After the Altar of the Fatherland is the equestrian statue of Victor Emmanuel II, a bronze work by Enrico Chiaradia and architectural centre of the Vittoriano. The personifications of the noble Italian cities are carved on the marble base of the statue. The statue is bronze, 12 m high, 10 m long, and weighs 50 tons. Including the marble base, the entire sculptural group is 24.80 m high.

The equestrian statue of Victor Emmanuel II is the only non-symbolic representation of the Vittoriano, given that it is the representation of the homonymous monarch. In classical antiquity the equestrian statues were aimed at the exaltation of the portrayed subject, whose warlike virtues were emphasized. Furthermore, riding and controlling a steed, the character's ability to control primordial instincts was communicated—in this way, the subject was also recognized as civic virtues.

The statue being at the architectural centre of the Vittoriano, above the Altar of the Fatherland and in front of the colonnade of the portico, is not fortuitous - in classical antiquity such equestrian statues were often in front of colonnades, public squares, temples or along the triumphal streets; in places, therefore, stressing centrality. The presence of the basement on which the personifications of the noble cities are carved is linked to the same archaic traditions.
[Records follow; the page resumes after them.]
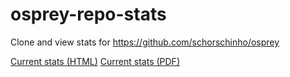 # osprey-repo-stats
Clone and view stats for https://github.com/schorschinho/osprey

[Current stats (HTML)](https://github.com/schorschinho/osprey-repo-stats/blob/github-repo-stats/schorschinho/osprey/latest-report/report.html)
[Current stats (PDF)](https://github.com/schorschinho/osprey-repo-stats/blob/github-repo-stats/schorschinho/osprey/latest-report/report.pdf)
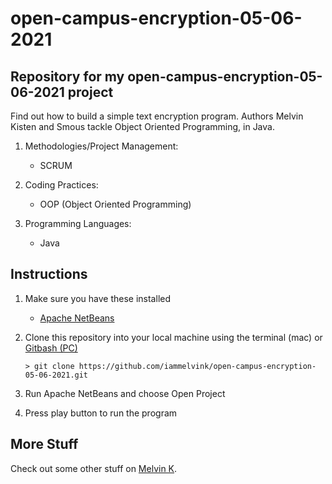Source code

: # open-campus-encryption-05-06-2021

## Repository for my open-campus-encryption-05-06-2021 project

Find out how to build a simple text encryption program. Authors Melvin Kisten
and Smous tackle Object Oriented Programming, in Java.

1. Methodologies/Project Management:
   - SCRUM
2. Coding Practices:

   - OOP (Object Oriented Programming)

3. Programming Languages:
   - Java

## Instructions

1. Make sure you have these installed

   - [Apache NetBeans](https://netbeans.apache.org/download/index.html 'Apache NetBeans')

2. Clone this repository into your local machine using the terminal (mac) or
   [Gitbash (PC)](https://git-scm.com/download/win 'Gitbash (PC)')

   `> git clone https://github.com/iammelvink/open-campus-encryption-05-06-2021.git`

3. Run Apache NetBeans and choose Open Project

4. Press play button to run the program

## More Stuff

Check out some other stuff on
[Melvin K](https://github.com/iammelvink 'Melvin K GitHub page').
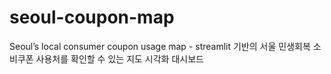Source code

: # seoul-coupon-map
Seoul’s local consumer coupon usage map - streamlit 기반의 서울 민생회복 소비쿠폰 사용처를 확인할 수 있는 지도 시각화 대시보드
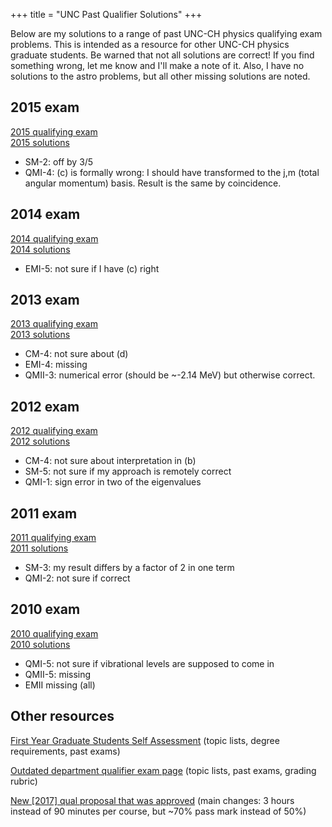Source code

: +++
title = "UNC Past Qualifier Solutions"
+++

Below are my solutions to a range of past UNC-CH physics qualifying exam problems.  This is intended as a resource for other UNC-CH physics graduate students.  Be warned that not all solutions are correct!  If you find something wrong, let me know and I'll make a note of it.  Also, I have no solutions to the astro problems, but all other missing solutions are noted.

## 2015 exam  
[2015 qualifying exam](/pdf/DWE_2015.pdf)  
[2015 solutions](/pdf/Sten_qual_2015_solutions.PDF)  
* SM-2: off by 3/5
* QMI-4: (c) is formally wrong:  I should have transformed to the j,m (total angular momentum) basis.  Result is the same by coincidence.

## 2014 exam  
[2014 qualifying exam](/pdf/DWE_2014.pdf)  
[2014 solutions](/pdf/Sten_qual_2014_solutions.PDF)  
* EMI-5: not sure if I have (c) right

## 2013 exam  
[2013 qualifying exam](/pdf/DWE_2013.pdf)  
[2013 solutions](/pdf/Sten_qual_2013_solutions.PDF)  
* CM-4: not sure about (d)
* EMI-4: missing
* QMII-3: numerical error (should be ~-2.14 MeV) but otherwise correct.

## 2012 exam  
[2012 qualifying exam](/pdf/DWE_2012.pdf)  
[2012 solutions](/pdf/Sten_qual_2012_solutions.PDF)  
* CM-4: not sure about interpretation in (b)
* SM-5: not sure if my approach is remotely correct
* QMI-1: sign error in two of the eigenvalues

## 2011 exam  
[2011 qualifying exam](/pdf/DWE_2011.pdf)  
[2011 solutions](/pdf/Sten_qual_2011_solutions.PDF)  
* SM-3: my result differs by a factor of 2 in one term
* QMI-2: not sure if correct

## 2010 exam  
[2010 qualifying exam](/pdf/DWE_2010.pdf)  
[2010 solutions](/pdf/Sten_qual_2010_solutions.PDF)  
* QMI-5: not sure if vibrational levels are supposed to come in
* QMII-5: missing
* EMII missing (all)

## Other resources  
[First Year Graduate Students Self Assessment](https://graduatestudentassessment.web.unc.edu/) (topic lists, degree requirements, past exams)

[Outdated department qualifier exam page](http://physics.unc.edu/graduate-program/resources/qual-exam/) (topic lists, past exams, grading rubric)

[New [2017] qual proposal that was approved](/pdf/proposal_precandidacy.pdf) (main changes: 3 hours instead of 90 minutes per course, but ~70% pass mark instead of 50%)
Carved on the plinth are personifications of fourteen noble cities, created by Eugenio Maccagnani, a sculptor much appreciated by Sacconi. Maccagnani also decorated the lower part of the plinth with symbols of the armed forces victorious in the wars of the Risorgimento: the Engineer Corps, Navy, Artillery, and Cavalry; the obvious source of inspiration are the similar reliefs of the nearby Trajan's Column.